Riforma costituzionale
Alfredo D'Attorre
L’on. Alfredo D’Attorre, deputato di Sinistra Italiana, in un’intervista rilasciata alla Redazione Pro\Versi, mette in luce le principali criticità della nuova Riforma costituzionale, oggetto del referendum previsto per l’autunno prossimo.
Non sono certo i principi di fondo che hanno condotto alla revisione della seconda parte della Costituzione a suscitare l’opposizione dell’on. D’Attore, sui quali è sostanzialmente d’accordo: dalla necessità di una riforma del bicameralismo a quella di riformare il “cattivo intervento sulla Costituzione che c’è stato nel 2001”. Sono, invece, le modalità di elaborazione di tale riforma: “fatta in maniera frettolosa, arrogante e scritta anche molto male”, e le conseguenze indirette, che evidenziano interventi poco meditati, soprattutto in relazione alla nuova legge elettorale.
In riferimento alla questione se sia accettabile o no un Senato non eletto direttamente dai cittadini, l’on.

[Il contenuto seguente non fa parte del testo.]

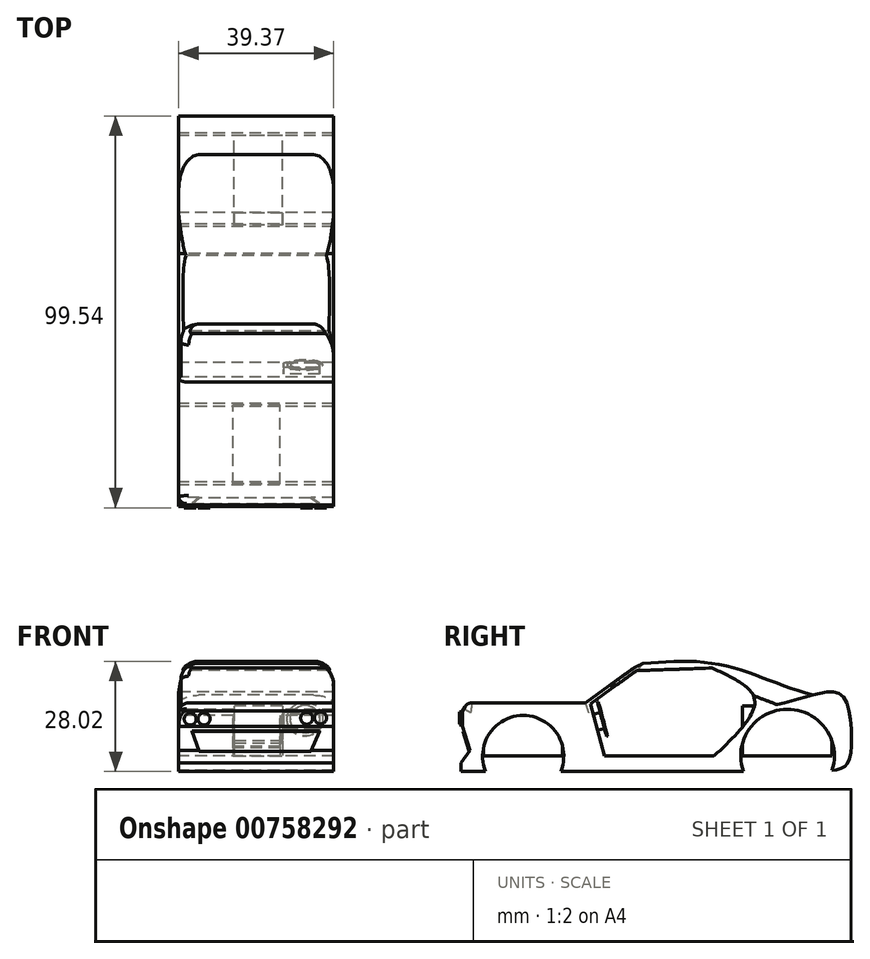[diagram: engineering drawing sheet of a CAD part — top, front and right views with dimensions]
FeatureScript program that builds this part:
annotation { "Feature Type Name" : "Feature", "Feature Type Description" : "" }
export const myFeature = defineFeature(function(context is Context, id is Id, definition is map)
    precondition{}
    {
        {
            var Q0;
            Q0=qCreatedBy(makeId("Right.planeOp"),FACE);
            var sketch = newSketch(context, id + "F0", { "sketchPlane" : qUnion([Q0])});
            skFitSpline(sketch, "E0", {"points": [v(-10.45, 23.6) * mm, v(6.76, 23.6) * mm, v(14.38, 21.88) * mm, v(32.57, 15.49) * mm], "startDerivative": vector(96.86, 6.5) * mm, "endDerivative": vector(63.93, -18.58) * mm});
            skFitSpline(sketch, "E1", {"points": [v(32.57, 15.49) * mm, v(39.94, 15.49) * mm, v(42.4, 3.44) * mm, v(40.93, -2.46) * mm, v(37.49, -3.69) * mm], "startDerivative": vector(32.7, 8.7) * mm, "endDerivative": vector(-21.33, -3.46) * mm});
            skCircle(sketch, "E2", {"center": v(26.18, 0) * mm, "radius": 9.1 * mm});
            skArc(sketch, "E3", {"start": v(37.49, -3.69) * mm, "mid": v(26.05, 11.9) * mm, "end": v(14.95, -3.93) * mm});
            skFitSpline(sketch, "E4", {"points": [v(7, 22.37) * mm, v(17.82, 14.26) * mm, v(7.52, 0) * mm], "startDerivative": vector(33.08, -15.17) * mm, "endDerivative": vector(-30.65, -29.26) * mm});
            skLineSegment(sketch, "E5", {"start": v(14.95, -3.93) * mm, "end": v(-20.77, -3.93) * mm});
            skFitSpline(sketch, "E6", {"points": [v(7.52, 0) * mm, v(-20.28, 0) * mm], "startDerivative": vector(-27.8, 0) * mm, "endDerivative": vector(-27.8, 0) * mm});
            skLineSegment(sketch, "E7", {"start": v(-12.9, 22.37) * mm, "end": v(-25.2, 13.52) * mm});
            skLineSegment(sketch, "E8", {"start": v(-25.2, 13.52) * mm, "end": v(-55.18, 13.52) * mm});
            skLineSegment(sketch, "E9", {"start": v(-12.9, 22.37) * mm, "end": v(-10.45, 23.6) * mm});
            skLineSegment(sketch, "E10", {"start": v(7, 22.37) * mm, "end": v(-12.18, 21.7) * mm});
            skLineSegment(sketch, "E11", {"start": v(-12.18, 21.7) * mm, "end": v(-23.87, 13.29) * mm});
            skLineSegment(sketch, "E12", {"start": v(-23.87, 13.29) * mm, "end": v(-20.28, 0) * mm});
            skLineSegment(sketch, "E13", {"start": v(-55.18, 13.52) * mm, "end": v(-56.36, 11.52) * mm});
            skLineSegment(sketch, "E14", {"start": v(-56.36, 11.52) * mm, "end": v(-56.81, 11.52) * mm});
            skLineSegment(sketch, "E15", {"start": v(-56.81, 11.52) * mm, "end": v(-56.81, 7.53) * mm});
            skLineSegment(sketch, "E16", {"start": v(-56.81, 7.53) * mm, "end": v(-56.34, 7.53) * mm});
            skLineSegment(sketch, "E17", {"start": v(-56.34, 7.53) * mm, "end": v(-54.5, 1.38) * mm});
            skLineSegment(sketch, "E18", {"start": v(-54.5, 1.38) * mm, "end": v(-56.81, -1.75) * mm});
            skLineSegment(sketch, "E19", {"start": v(-56.81, -1.75) * mm, "end": v(-56.81, -3.93) * mm});
            skLineSegment(sketch, "E20", {"start": v(-55.52, 0) * mm, "end": v(-55.66, 5.24) * mm});
            skPoint(sketch, "E20.endSnap0", {"position": v(-55.66, -0.19) * mm});
            skLineSegment(sketch, "E21", {"start": v(-56.34, 7.53) * mm, "end": v(-56.36, 11.52) * mm});
            skFitSpline(sketch, "E22", {"points": [v(-46.69, 13.52) * mm, v(-46.24, 16.01) * mm, v(-31.66, 14.57) * mm, v(-29.47, 13.52) * mm], "startDerivative": vector(-3.15, 13.09) * mm, "endDerivative": vector(5.6, -4.27) * mm});
            skCircle(sketch, "E23", {"center": v(-40.98, 0) * mm, "radius": 9.1 * mm});
            skLineSegment(sketch, "E24", {"start": v(-56.81, -3.93) * mm, "end": v(-50.52, -3.93) * mm});
            skArc(sketch, "E25", {"start": v(-50.52, -3.93) * mm, "mid": v(-40.98, 10.32) * mm, "end": v(-31.44, -3.93) * mm});
            skLineSegment(sketch, "E26", {"start": v(-31.44, -3.93) * mm, "end": v(-20.77, -3.93) * mm});
            skSolve(sketch);
        }
        {
            var Q0;
            Q0=makeQuery(id+"F0.imprint","IMPRINT",FACE,{"disambiguationData":[TD([[makeQuery(id+"F0.imprint","IMPRINT",EDGE,{"derivedFrom":sQuery(id+"F0.wireOp",EDGE,"E0")}),-1.0]])]});
            extrude(context, id + "F1", {"entities" : qUnion([Q0]), "depth" : 39.37 * mm, "offsetDistance" : 25.4 * mm});
        }
        {
            var Q0;
            Q0=makeQuery(id+"F1.opExtrude","SWEPT_FACE",FACE,{"disambiguationData":[OSD([sQuery(id+"F0.wireOp",EDGE,"E21")])]});
            var sketch = newSketch(context, id + "F2", { "sketchPlane" : qUnion([Q0])});
            skCircle(sketch, "E27", {"center": v(36.03, 9.97) * mm, "radius": 1.53 * mm});
            skCircle(sketch, "E28", {"center": v(32.51, 9.91) * mm, "radius": 1.53 * mm});
            skCircle(sketch, "E29", {"center": v(6.42, 9.74) * mm, "radius": 1.53 * mm});
            skCircle(sketch, "E30", {"center": v(2.92, 9.7) * mm, "radius": 1.53 * mm});
            skSolve(sketch);
        }
        {
            var Q0;
            Q0=makeQuery(id+"F2.imprint","IMPRINT",FACE,{"disambiguationData":[TD([[makeQuery(id+"F2.imprint","IMPRINT",EDGE,{"derivedFrom":sQuery(id+"F2.wireOp",EDGE,"E30")}),1.0]])]});
            var Q1;
            Q1=makeQuery(id+"F2.imprint","IMPRINT",FACE,{"disambiguationData":[TD([[makeQuery(id+"F2.imprint","IMPRINT",EDGE,{"derivedFrom":sQuery(id+"F2.wireOp",EDGE,"E29")}),1.0]])]});
            var Q2;
            Q2=makeQuery(id+"F2.imprint","IMPRINT",FACE,{"disambiguationData":[TD([[makeQuery(id+"F2.imprint","IMPRINT",EDGE,{"derivedFrom":sQuery(id+"F2.wireOp",EDGE,"E28")}),1.0]])]});
            var Q3;
            Q3=makeQuery(id+"F2.imprint","IMPRINT",FACE,{"disambiguationData":[TD([[makeQuery(id+"F2.imprint","IMPRINT",EDGE,{"derivedFrom":sQuery(id+"F2.wireOp",EDGE,"E27")}),1.0]])]});
            var Q4;
            Q4=sQuery(id+"F2.wireOp",EDGE,"E30");
            var Q5;
            Q5=sQuery(id+"F2.wireOp",EDGE,"E29");
            var Q6;
            Q6=sQuery(id+"F2.wireOp",EDGE,"E28");
            var Q7;
            Q7=sQuery(id+"F2.wireOp",EDGE,"E27");
            extrude(context, id + "F3", {"entities" : qUnion([Q0, Q1, Q2, Q3]), "operationType" : NewBodyOperationType.ADD, "surfaceEntities" : qUnion([Q4, Q5, Q6, Q7]), "depth" : 0.76 * mm, "offsetDistance" : 25.4 * mm});
        }
        {
            var Q0;
            Q0=makeQuery(id+"F1.opExtrude","CAP_EDGE",EDGE,{"disambiguationData":[OSD([sQuery(id+"F0.wireOp",EDGE,"E0")])],"isStart":false});
            var Q1;
            Q1=makeQuery(id+"F1.opExtrude","CAP_EDGE",EDGE,{"disambiguationData":[OSD([sQuery(id+"F0.wireOp",EDGE,"E0")])],"isStart":true});
            fillet(context, id + "F4", {"entities" : qUnion([Q0, Q1]), "radius" : 5.08 * mm, "tangentPropagation" : true, "allowEdgeOverflow" : false});
        }
        {
            var Q0;
            Q0=makeQuery(id+"F1.opExtrude","CAP_EDGE",EDGE,{"disambiguationData":[OSD([sQuery(id+"F0.wireOp",EDGE,"E8")])],"isStart":true});
            var Q1;
            Q1=makeQuery(id+"F1.opExtrude","CAP_EDGE",EDGE,{"disambiguationData":[OSD([sQuery(id+"F0.wireOp",EDGE,"E7")])],"isStart":true});
            fillet(context, id + "F5", {"entities" : qUnion([Q0, Q1]), "radius" : 2.54 * mm, "tangentPropagation" : true, "allowEdgeOverflow" : false});
        }
        {
            var Q0;
            Q0=makeQuery(id+"F1.opExtrude","SWEPT_EDGE",EDGE,{"disambiguationData":[OSD([sQuery(id+"F0.wireOp",EDGE,"E8"),sQuery(id+"F0.wireOp",EDGE,"E13")])]});
            fillet(context, id + "F6", {"entities" : qUnion([Q0]), "radius" : 2.03 * mm, "tangentPropagation" : true, "allowEdgeOverflow" : false});
        }
        {
            var Q0;
            Q0=qCreatedBy(makeId("Top.planeOp"),FACE);
            var sketch = newSketch(context, id + "F7", { "sketchPlane" : qUnion([Q0])});
            skLineSegment(sketch, "E31.bottom", {"start": v(14.06, 14.71) * mm, "end": v(26.34, 14.71) * mm});
            skLineSegment(sketch, "E31.top", {"start": v(14.06, 37.42) * mm, "end": v(26.34, 37.42) * mm});
            skLineSegment(sketch, "E31.left", {"start": v(14.06, 14.71) * mm, "end": v(14.06, 37.42) * mm});
            skLineSegment(sketch, "E31.right", {"start": v(26.34, 14.71) * mm, "end": v(26.34, 37.42) * mm});
            skSolve(sketch);
        }
        {
            var Q0;
            Q0=makeQuery(id+"F7.imprint","IMPRINT",FACE,{"disambiguationData":[TD([[makeQuery(id+"F7.imprint","IMPRINT",EDGE,{"derivedFrom":sQuery(id+"F7.wireOp",EDGE,"E31.bottom")}),1.0]])]});
            var Q1;
            Q1=sQuery(id+"F7.wireOp",EDGE,"E31.right");
            var Q2;
            Q2=sQuery(id+"F7.wireOp",EDGE,"E31.top");
            var Q3;
            Q3=sQuery(id+"F7.wireOp",EDGE,"E31.left");
            var Q4;
            Q4=sQuery(id+"F7.wireOp",EDGE,"E31.bottom");
            extrude(context, id + "F8", {"entities" : qUnion([Q0]), "operationType" : NewBodyOperationType.ADD, "surfaceEntities" : qUnion([Q1, Q2, Q3, Q4]), "depth" : 12.7 * mm, "offsetDistance" : 25.4 * mm});
        }
        {
            var Q0;
            Q0=qCreatedBy(makeId("Top.planeOp"),FACE);
            var sketch = newSketch(context, id + "F9", { "sketchPlane" : qUnion([Q0])});
            skLineSegment(sketch, "E32.bottom", {"start": v(13.85, -51.1) * mm, "end": v(25.77, -51.1) * mm});
            skLineSegment(sketch, "E32.top", {"start": v(13.85, -30.96) * mm, "end": v(25.77, -30.96) * mm});
            skLineSegment(sketch, "E32.left", {"start": v(13.85, -51.1) * mm, "end": v(13.85, -30.96) * mm});
            skLineSegment(sketch, "E32.right", {"start": v(25.77, -51.1) * mm, "end": v(25.77, -30.96) * mm});
            skSolve(sketch);
        }
        {
            var Q0;
            Q0=makeQuery(id+"F9.imprint","IMPRINT",FACE,{"disambiguationData":[TD([[makeQuery(id+"F9.imprint","IMPRINT",EDGE,{"derivedFrom":sQuery(id+"F9.wireOp",EDGE,"E32.bottom")}),1.0]])]});
            var Q1;
            Q1=sQuery(id+"F9.wireOp",EDGE,"E32.left");
            var Q2;
            Q2=sQuery(id+"F9.wireOp",EDGE,"E32.right");
            var Q3;
            Q3=sQuery(id+"F9.wireOp",EDGE,"E32.top");
            var Q4;
            Q4=sQuery(id+"F9.wireOp",EDGE,"E32.bottom");
            extrude(context, id + "F10", {"entities" : qUnion([Q0]), "operationType" : NewBodyOperationType.ADD, "surfaceEntities" : qUnion([Q1, Q2, Q3, Q4]), "depth" : 12.7 * mm, "offsetDistance" : 25.4 * mm});
        }
        {
            var Q0;
            Q0=makeQuery(id+"F1.opExtrude","SWEPT_FACE",FACE,{"disambiguationData":[OSD([sQuery(id+"F0.wireOp",EDGE,"E17")])]});
            var sketch = newSketch(context, id + "F11", { "sketchPlane" : qUnion([Q0])});
            skLineSegment(sketch, "E33", {"start": v(5.22, 16.97) * mm, "end": v(3.4, 22.14) * mm});
            skLineSegment(sketch, "E34", {"start": v(3.4, 22.14) * mm, "end": v(35.78, 22.14) * mm});
            skLineSegment(sketch, "E35", {"start": v(35.78, 22.14) * mm, "end": v(33.57, 16.97) * mm});
            skLineSegment(sketch, "E36", {"start": v(33.57, 16.97) * mm, "end": v(33.57, 16.17) * mm});
            skLineSegment(sketch, "E37", {"start": v(33.57, 16.17) * mm, "end": v(5.17, 16.17) * mm});
            skLineSegment(sketch, "E38", {"start": v(5.17, 16.17) * mm, "end": v(5.22, 16.97) * mm});
            skSolve(sketch);
        }
        {
            var Q0;
            Q0 = qSketchRegion(id + "F11", true);
            extrude(context, id + "F12", {"entities" : qUnion([Q0]), "operationType" : NewBodyOperationType.ADD, "depth" : 0.25 * mm, "offsetDistance" : 25.4 * mm});
        }
        {
            var Q0;
            Q0=makeQuery(id+"F1.opExtrude","SWEPT_FACE",FACE,{"disambiguationData":[OSD([sQuery(id+"F0.wireOp",EDGE,"E12")])]});
            var sketch = newSketch(context, id + "F13", { "sketchPlane" : qUnion([Q0])});
            skLineSegment(sketch, "E39.bottom", {"start": v(-35.82, 16.32) * mm, "end": v(-26.62, 16.32) * mm});
            skLineSegment(sketch, "E39.top", {"start": v(-35.82, 12.11) * mm, "end": v(-26.62, 12.11) * mm});
            skLineSegment(sketch, "E39.left", {"start": v(-35.82, 16.32) * mm, "end": v(-35.82, 12.11) * mm});
            skLineSegment(sketch, "E39.right", {"start": v(-26.62, 16.32) * mm, "end": v(-26.62, 12.11) * mm});
            skSolve(sketch);
        }
        {
            var Q0;
            Q0=makeQuery(id+"F13.imprint","IMPRINT",FACE,{"disambiguationData":[TD([[makeQuery(id+"F13.imprint","IMPRINT",EDGE,{"derivedFrom":sQuery(id+"F13.wireOp",EDGE,"E39.bottom")}),-1.0]])]});
            var Q1;
            Q1=sQuery(id+"F13.wireOp",EDGE,"E39.top");
            var Q2;
            Q2=sQuery(id+"F13.wireOp",EDGE,"E39.left");
            var Q3;
            Q3=sQuery(id+"F13.wireOp",EDGE,"E39.bottom");
            var Q4;
            Q4=sQuery(id+"F13.wireOp",EDGE,"E39.right");
            extrude(context, id + "F14", {"entities" : qUnion([Q0]), "operationType" : NewBodyOperationType.ADD, "surfaceEntities" : qUnion([Q1, Q2, Q3, Q4]), "depth" : 1.78 * mm, "offsetDistance" : 25.4 * mm});
        }
        {
            var Q0;
            Q0=makeQuery(id+"F14.opExtrude","CAP_FACE",FACE,{"disambiguationData":[OSD([sQuery(id+"F13.wireOp",EDGE,"E39.bottom"),sQuery(id+"F13.wireOp",EDGE,"E39.top"),sQuery(id+"F13.wireOp",EDGE,"E39.left"),sQuery(id+"F13.wireOp",EDGE,"E39.right")])],"isStart":false});
            var sketch = newSketch(context, id + "F15", { "sketchPlane" : qUnion([Q0])});
            skCircle(sketch, "E40", {"center": v(-32.05, 14.5) * mm, "radius": 4.51 * mm});
            skCircle(sketch, "E41", {"center": v(-32.05, 14.5) * mm, "radius": 3.68 * mm});
            skSolve(sketch);
        }
        {
            var Q0;
            Q0 = qSketchRegion(id + "F15", true);
            extrude(context, id + "F16", {"entities" : qUnion([Q0]), "operationType" : NewBodyOperationType.ADD, "depth" : 0.25 * mm, "offsetDistance" : 25.4 * mm});
        }
    });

D’Attore afferma: “Io penso che la non elezione diretta del Senato sia inaccettabile nel quadro complessivo che delineano la riforma costituzionale Renzi-Boschi e la nuova legge elettorale. Le due cose sono strettamente collegate […] Questa nuova riforma elettorale, nel momento in cui si congiunge a un nuovo Senato, molto pasticciato, peraltro, nella sua composizione e nelle sue funzioni, che non sarà eletto direttamente dai cittadini, crea un problema democratico serio”. “Sarebbe stato preferibile davvero andare verso un sistema monocamerale, anziché mantenere in vita un Senato […] che servirà semplicemente a un po’ di consiglieri regionali e sindaci, scelti non dai cittadini ma dai partiti, di godere dell’immunità parlamentare”.
Alla domanda se questa riforma riconduca il Senato al ruolo di rappresentanza degli enti locali e delle Regioni, l’on. D’Attorre afferma: “sarei stato favorevole a una vera riforma del bicameralismo che creasse un’autentica Camera delle Autonomie, in cui gli Enti locali principali, le Regioni, le città metropolitane, fossero direttamente rappresentate, sul modello […] del Bundesrat tedesco”, ma le proposte di modifica in questo senso sono state respinte dalla stessa ministra Boschi, poiché “l’accordo del Nazareno, l’accordo con Berlusconi […]prevedeva una diversa modalità di elezione dei senatori”. Ora ci troviamo di fronte a un “ibrido di nuovo Senato”, che “alla fine non è stata neppure votata da Forza Italia”, e che non aiuta ad avere una vera rappresentanza delle autonomie territoriali.
Alla tesi secondo la quale il fatto che il Senato non possa revocare la fiducia al governo rafforzi pericolosamente il potere dell’esecutivo, l’on. D’Attorre risponde: “non sono affatto contrario a un sistema in cui sia soltanto la Camera dei deputati a dare la fiducia a un governo: il confronto, qui, non e tra sostenitori e avversari del bicameralismo”, il problema sta nella natura del nuovo Senato e della nuova legge elettorale, con il suo “abnorme” premio di maggioranza: “con l’Italicum il rischio è che un solo partito che magari al primo turno ottiene meno del 20% dei voti, al ballottaggio […] potrebbe tranquillamente vincere le elezioni, e quel suo 18/20% di voti si trasforma in un 54% di seggi alla Camera”. “Quindi, un partito che non ha neppure un quinto della rappresentanza degli elettori che votano […] avrebbe da solo la maggioranza assoluta alla Camera e il controllo totale sul governo, con la possibilità di potersi eleggere quasi da solo anche gli organi di garanzia. È un sistema che garantisce una vera rappresentanza democratica? Io credo di no”.
In riferimento all’art. V della Costituzione, alla domanda se sia giusto ricondurre in capo allo Stato una serie di competenze al fine di arginare la cattiva gestione di alcune amministrazioni locali, il deputato di Sinistra Italiana afferma: “l’obiettivo di questa parte della riforma, quella sul Titolo V, era gusto e condivisibile, ma il modo in cui è stato portato avanti tradisce un tratto di fondo di tutta la riforma Renzi-Boschi, fatta in maniera frettolosa, arrogante e scritta anche molto male”. “Il modo in cui questa riforma è stata scritta, non solo contiene in sé il rischio di un eccesso di centralismo, opposto speculare rispetto all’errore fatto nel 2001, ma […] rischia di riaprire di fronte alla Corte Costituzionale un conflitto di attribuzione tra Stato e Regioni che, nel corso di questi 15 anni […] la Corte Costituzionale, attraverso una serie di sentenze, era riuscita a dirimere”.